**What is needed**
Wherever a line in the records below contains "MOSI", copy that line.

Design files in plain text:
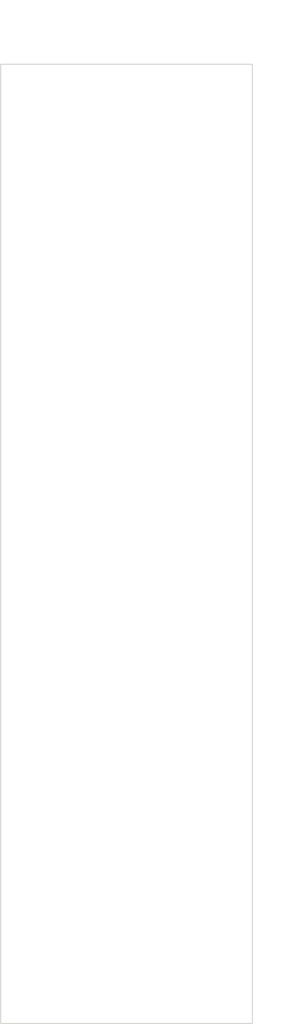
<source format=kicad_pcb>
(kicad_pcb (version 20171130) (host pcbnew "(5.1.7)-1")

  (general
    (thickness 1.6)
    (drawings 6)
    (tracks 0)
    (zones 0)
    (modules 0)
    (nets 1)
  )

  (page A4)
  (layers
    (0 F.Cu signal)
    (31 B.Cu signal)
    (32 B.Adhes user)
    (33 F.Adhes user)
    (34 B.Paste user)
    (35 F.Paste user)
    (36 B.SilkS user)
    (37 F.SilkS user)
    (38 B.Mask user)
    (39 F.Mask user)
    (40 Dwgs.User user)
    (41 Cmts.User user)
    (42 Eco1.User user)
    (43 Eco2.User user)
    (44 Edge.Cuts user)
    (45 Margin user)
    (46 B.CrtYd user)
    (47 F.CrtYd user)
    (48 B.Fab user)
    (49 F.Fab user)
  )

  (setup
    (last_trace_width 0.25)
    (trace_clearance 0.2)
    (zone_clearance 0.508)
    (zone_45_only no)
    (trace_min 0.2)
    (via_size 0.8)
    (via_drill 0.4)
    (via_min_size 0.4)
    (via_min_drill 0.3)
    (uvia_size 0.3)
    (uvia_drill 0.1)
    (uvias_allowed no)
    (uvia_min_size 0.2)
    (uvia_min_drill 0.1)
    (edge_width 0.05)
    (segment_width 0.2)
    (pcb_text_width 0.3)
    (pcb_text_size 1.5 1.5)
    (mod_edge_width 0.12)
    (mod_text_size 1 1)
    (mod_text_width 0.15)
    (pad_size 1.524 1.524)
    (pad_drill 0.762)
    (pad_to_mask_clearance 0)
    (aux_axis_origin 0 0)
    (grid_origin 12 12)
    (visible_elements FFFFFF7F)
    (pcbplotparams
      (layerselection 0x010fc_ffffffff)
      (usegerberextensions false)
      (usegerberattributes true)
      (usegerberadvancedattributes true)
      (creategerberjobfile true)
      (excludeedgelayer true)
      (linewidth 0.100000)
      (plotframeref false)
      (viasonmask false)
      (mode 1)
      (useauxorigin false)
      (hpglpennumber 1)
      (hpglpenspeed 20)
      (hpglpendiameter 15.000000)
      (psnegative false)
      (psa4output false)
      (plotreference true)
      (plotvalue true)
      (plotinvisibletext false)
      (padsonsilk false)
      (subtractmaskfromsilk false)
      (outputformat 1)
      (mirror false)
      (drillshape 1)
      (scaleselection 1)
      (outputdirectory ""))
  )

  (net 0 "")

  (net_class Default "This is the default net class."
    (clearance 0.2)
    (trace_width 0.25)
    (via_dia 0.8)
    (via_drill 0.4)
    (uvia_dia 0.3)
    (uvia_drill 0.1)
  )

  (dimension 100 (width 0.15) (layer Dwgs.User)
    (gr_text "100.000 mm" (at 41.6 62 270) (layer Dwgs.User)
      (effects (font (size 1 1) (thickness 0.15)))
    )
    (feature1 (pts (xy 38.3 112) (xy 40.886421 112)))
    (feature2 (pts (xy 38.3 12) (xy 40.886421 12)))
    (crossbar (pts (xy 40.3 12) (xy 40.3 112)))
    (arrow1a (pts (xy 40.3 112) (xy 39.713579 110.873496)))
    (arrow1b (pts (xy 40.3 112) (xy 40.886421 110.873496)))
    (arrow2a (pts (xy 40.3 12) (xy 39.713579 13.126504)))
    (arrow2b (pts (xy 40.3 12) (xy 40.886421 13.126504)))
  )
  (dimension 26.3 (width 0.15) (layer Dwgs.User)
    (gr_text "26.300 mm" (at 25.15 6) (layer Dwgs.User)
      (effects (font (size 1 1) (thickness 0.15)))
    )
    (feature1 (pts (xy 38.3 12) (xy 38.3 6.713579)))
    (feature2 (pts (xy 12 12) (xy 12 6.713579)))
    (crossbar (pts (xy 12 7.3) (xy 38.3 7.3)))
    (arrow1a (pts (xy 38.3 7.3) (xy 37.173496 7.886421)))
    (arrow1b (pts (xy 38.3 7.3) (xy 37.173496 6.713579)))
    (arrow2a (pts (xy 12 7.3) (xy 13.126504 7.886421)))
    (arrow2b (pts (xy 12 7.3) (xy 13.126504 6.713579)))
  )
  (gr_line (start 38.3 12) (end 38.3 112) (layer Edge.Cuts) (width 0.1))
  (gr_line (start 12 12) (end 38.3 12) (layer Edge.Cuts) (width 0.1))
  (gr_line (start 12 112) (end 12 12) (layer Edge.Cuts) (width 0.1))
  (gr_line (start 38.3 112) (end 12 112) (layer Edge.Cuts) (width 0.1))

)

</source>
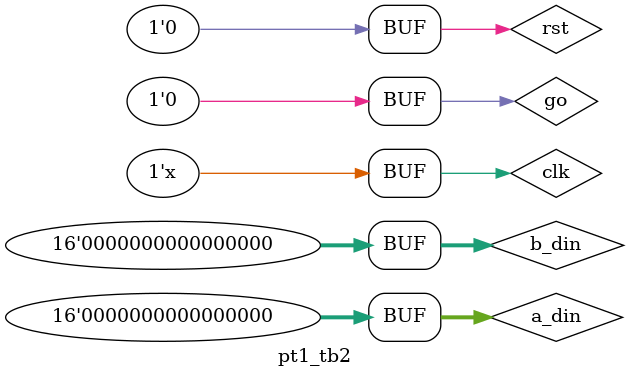
<source format=v>
`timescale 1ns / 1ps


module pt1_tb2;

	reg [15:0] a_din;
	reg [15:0] b_din;
	reg clk;
	reg rst;
	reg go;

	// Outputs
	wire done;
	wire [31:0] p_out;
	wire [2:0] current_state;
	wire [6:0] ab_cnt;
	wire [6:0] p_cnt;

	// Instantiate the Unit Under Test (UUT)
	top_multiplication_IPCORE uut (
		.done(done), 
		.p_out(p_out), 
		.current_state(current_state), 
		.ab_cnt(ab_cnt), 
		.p_cnt(p_cnt), 
		.a_din(a_din), 
		.b_din(b_din), 
		.clk(clk), 
		.rst(rst), 
		.go(go)
	);


	always #1 clk = !clk;

	initial begin
		// Initialize Inputs
		clk = 0;
		rst = 1;
		go = 0;
		a_din = 0;
		b_din = 0;
		// Wait 100 ns for global reset to finish
		#100;
       
		// Add stimulus here
		$monitor("go= %b\t done = %b\t rst = %b\t i = x  = %d\t p(i) = x^2 = %d\n", go, done, rst, ab_cnt, p_out);
		#100; rst = 1'b0; go = 1'b1;
		#10; rst = 1'b0; go = 1'b0;
	end
endmodule


</source>
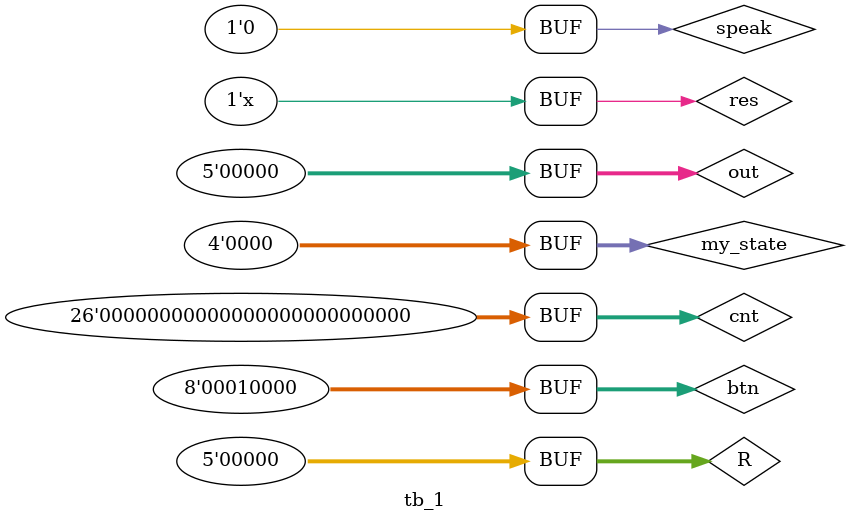
<source format=sv>
module tb_1;

    logic [4:0] out = 0;
    logic         res = 0;
    logic [25:0] cnt = 0;
    logic [7:0] btn;
    logic [4:0] R = 0;
    logic [6:0] out_1;
    logic [6:0] out_2;
    logic [6:0] out_3;
    logic [6:0] out_0;
    logic speak = 0;
    logic [3:0] my_state = 0;
    logic [7:0] my_led;
    top_level j(
        .btn(~btn),
        .clk(res),
        .dig0(out_0),
        .dig1(out_1),
        .dig2(out_2),
        .dig3(out_3),
        .led(my_led),
        .speaker(speak)
    );
    
     always #5 
     res = !res;
     initial
     begin
       
        //test watch
        #20
        btn = 0;#30;
        #50;
        btn = 8;#30;
        btn = 0;#30;
        btn = 8;#30;
        btn = 0;#30;
        btn = 8;#30;
        btn = 0;#30;
        btn = 8;#30;
        btn = 0;#30;
        btn = 16;#30;
        btn = 0;#30;
        btn = 32;#30;
        btn = 0;#30;
        btn = 64;#30;
        btn = 0;#30;
       
        //test stopwatch
        btn = 2;#50;
        btn = 0;#50;
        btn = 128;#30;
        #400;
        btn = 64;#50;
        btn = 32;#50;
       
        //test timer
        btn = 4;#30;
        btn = 0;#30;
        btn = 32;#30;
        btn = 0;#30;
        btn = 64;#30;
        btn = 0;#30;
        btn = 128;#30;
        btn = 0;#2000;
        btn = 16;#10;

        btn = 16;#30;
     end
endmodule
</source>
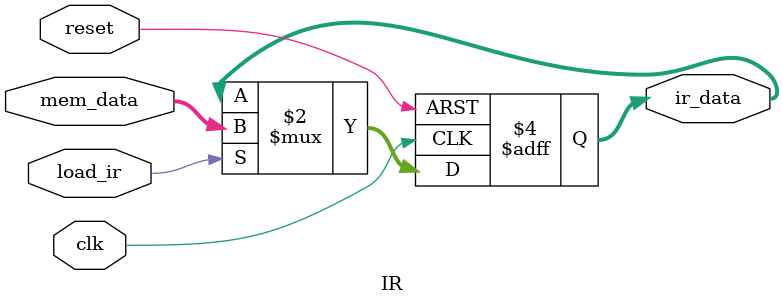
<source format=v>
module IR (
    input clk,
    input reset,
    input load_ir,
    input [7:0] mem_data,
    output reg [7:0] ir_data
    );
    always @(posedge clk or posedge reset) begin
        if (reset)
            ir_data <= 8'd0;
        else if (load_ir)
            ir_data <= mem_data;
    end
endmodule
</source>
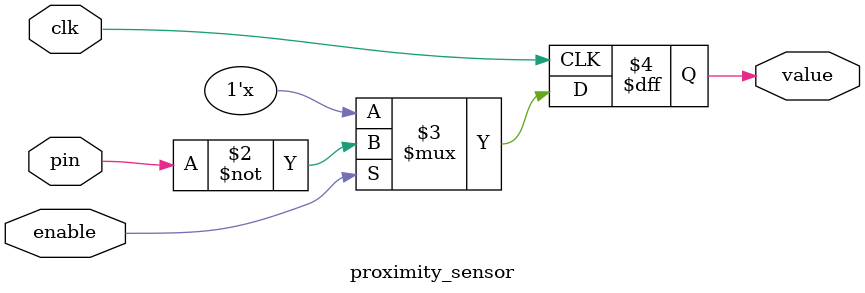
<source format=v>

`default_nettype none

module proximity_sensor (
           input wire clk,
           input wire enable,  //-- Input clock
           input wire pin,
           output reg value);   //-- 0/1

//If enable is ON, read pin value, otherwise high-impedances
always @(posedge clk)
    value <= (enable) ? ~pin : 1'bz;

endmodule

</source>
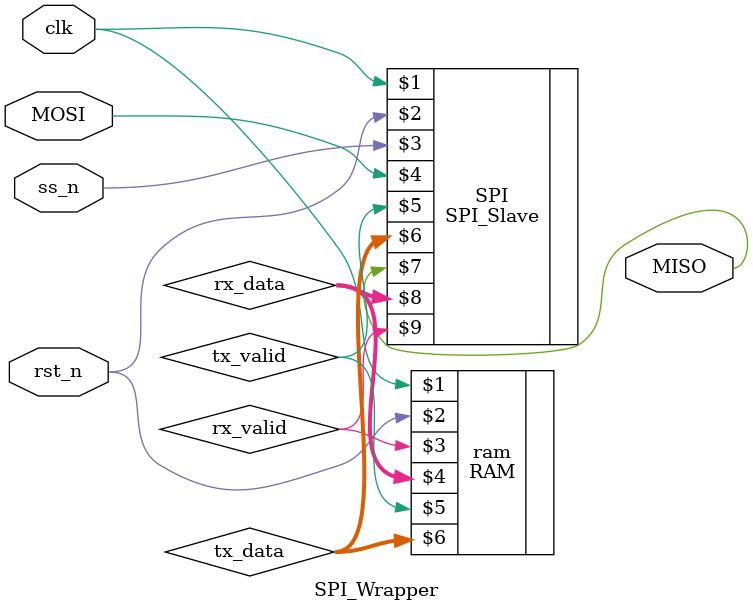
<source format=v>
module SPI_Wrapper (clk,rst_n,MOSI,ss_n,MISO);
    parameter MEM_DEPTH = 256;
    parameter ADDR_SIZE = 8;
    parameter IDLE = 3'b000;
    parameter CHK_CMD = 3'b001;
    parameter WRITE = 3'b010;
    parameter READ_ADD = 3'b011;
    parameter READ_DATA = 3'b100;

    input clk , rst_n , MOSI , ss_n;
    output MISO;
    wire rx_valid , tx_valid;
    wire [7:0] tx_data;
    wire [9:0] rx_data;

    SPI_Slave #(IDLE,CHK_CMD,WRITE,READ_ADD,READ_DATA) SPI(clk,rst_n,ss_n,MOSI,tx_valid,tx_data,MISO,rx_data,rx_valid);
    RAM #(MEM_DEPTH,ADDR_SIZE) ram(clk, rst_n, rx_valid, rx_data, tx_valid, tx_data);
    
endmodule
</source>
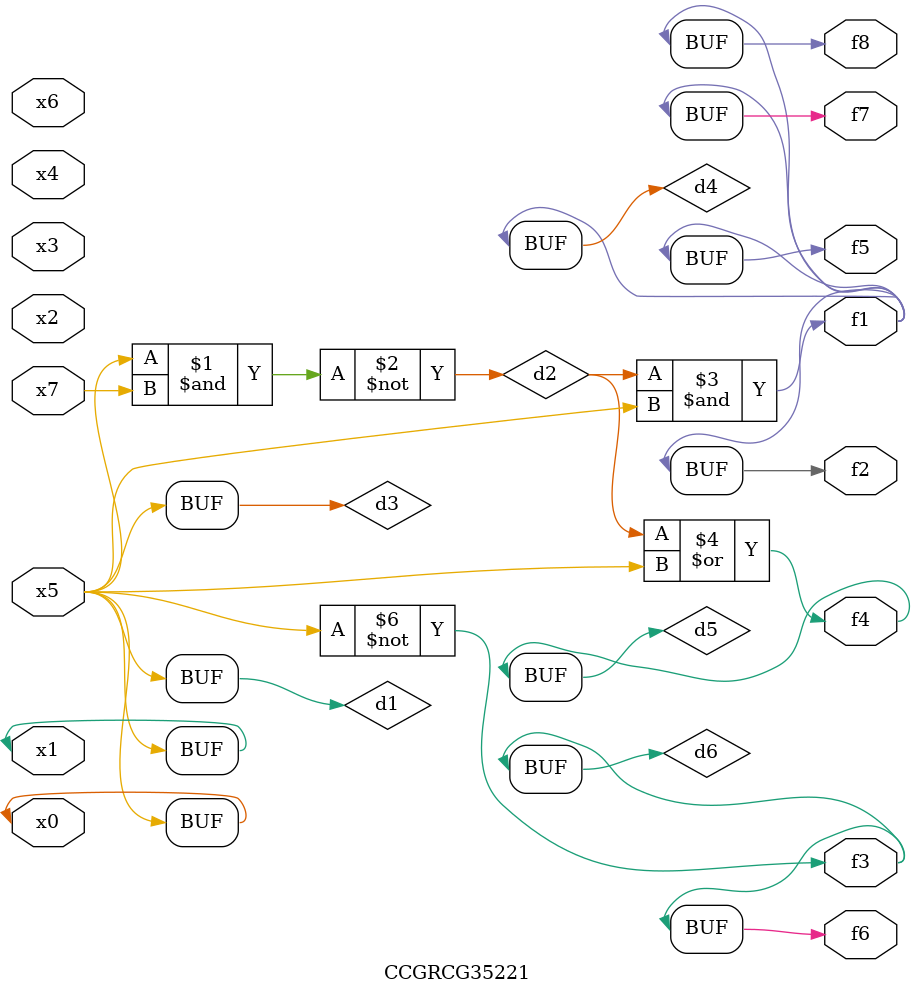
<source format=v>
module CCGRCG35221(
	input x0, x1, x2, x3, x4, x5, x6, x7,
	output f1, f2, f3, f4, f5, f6, f7, f8
);

	wire d1, d2, d3, d4, d5, d6;

	buf (d1, x0, x5);
	nand (d2, x5, x7);
	buf (d3, x0, x1);
	and (d4, d2, d3);
	or (d5, d2, d3);
	nor (d6, d1, d3);
	assign f1 = d4;
	assign f2 = d4;
	assign f3 = d6;
	assign f4 = d5;
	assign f5 = d4;
	assign f6 = d6;
	assign f7 = d4;
	assign f8 = d4;
endmodule

</source>
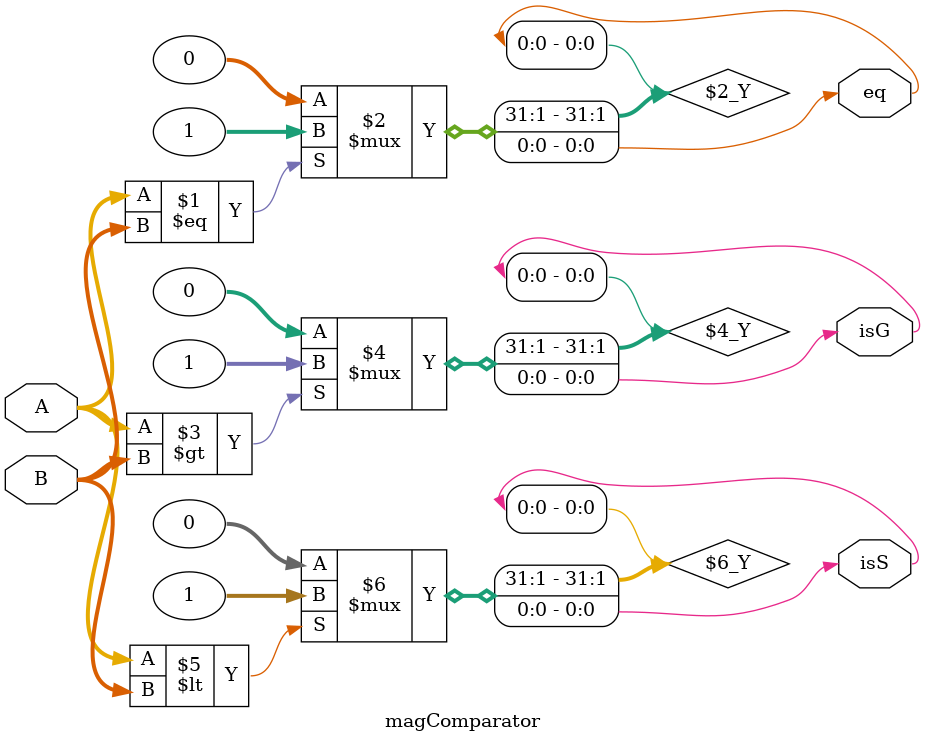
<source format=sv>
module magComparator(input [3:0]A, input [3:0]B, output eq, isG, isS);
    assign eq = A == B ? 1 : 0;
    assign isG = A > B ? 1 : 0;
    assign isS = A < B ? 1 : 0;
endmodule
</source>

**Task result**
module SPI_Wrapper (clk,rst_n,MOSI,ss_n,MISO);
    input clk , rst_n , MOSI , ss_n;
    SPI_Slave #(IDLE,CHK_CMD,WRITE,READ_ADD,READ_DATA) SPI(clk,rst_n,ss_n,MOSI,tx_valid,tx_data,MISO,rx_data,rx_valid);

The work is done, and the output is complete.